Exercise brief>
In the listing below, find each line with the string "index" and return it.

Dataset excerpts>
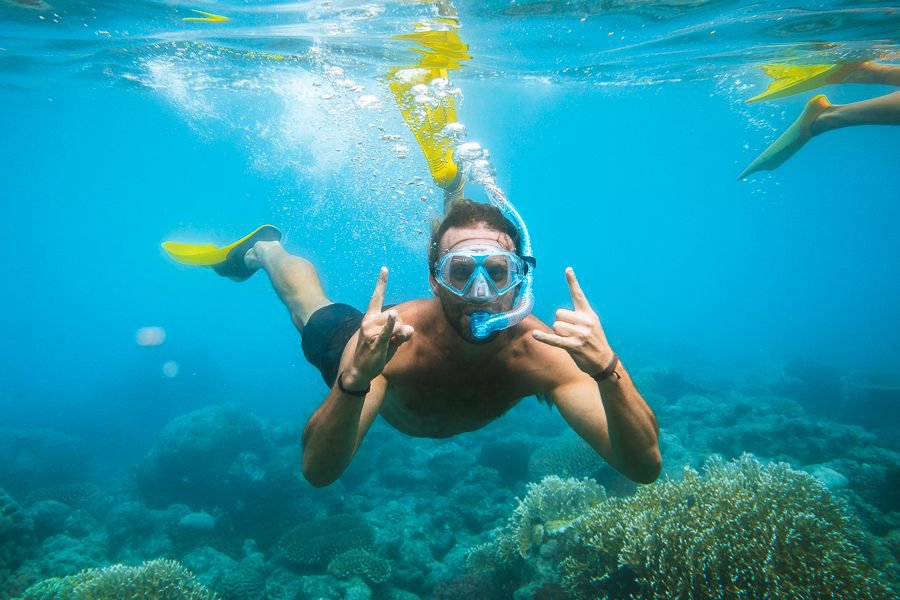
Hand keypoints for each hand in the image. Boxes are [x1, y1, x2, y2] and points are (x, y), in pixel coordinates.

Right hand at [346, 267, 413, 386]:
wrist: (360, 369)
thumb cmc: (375, 353)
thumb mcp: (390, 341)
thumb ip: (401, 333)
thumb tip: (411, 329)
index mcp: (370, 318)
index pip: (376, 298)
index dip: (381, 283)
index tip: (384, 269)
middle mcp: (368, 322)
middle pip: (394, 316)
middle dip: (401, 327)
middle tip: (400, 337)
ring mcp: (371, 332)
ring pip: (395, 325)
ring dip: (401, 334)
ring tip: (397, 342)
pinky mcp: (375, 342)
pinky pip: (386, 331)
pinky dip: (391, 325)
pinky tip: (394, 315)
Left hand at [532, 267, 614, 375]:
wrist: (604, 361)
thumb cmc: (594, 342)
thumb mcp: (592, 325)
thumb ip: (578, 317)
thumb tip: (559, 315)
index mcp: (588, 314)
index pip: (578, 295)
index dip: (572, 282)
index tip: (567, 269)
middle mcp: (585, 321)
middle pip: (559, 313)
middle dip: (560, 323)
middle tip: (570, 333)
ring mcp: (580, 334)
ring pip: (556, 326)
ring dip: (559, 334)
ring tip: (570, 340)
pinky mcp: (574, 346)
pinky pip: (555, 339)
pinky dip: (544, 337)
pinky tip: (535, 334)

Exercise output>
index mcp: (370, 318)
index pip: (376, 298)
index dip: (381, 283)
index tip: (384, 269)
index mcp: (588, 314)
index pip: (578, 295)
index dip: (572, 282)
index tip: (567, 269)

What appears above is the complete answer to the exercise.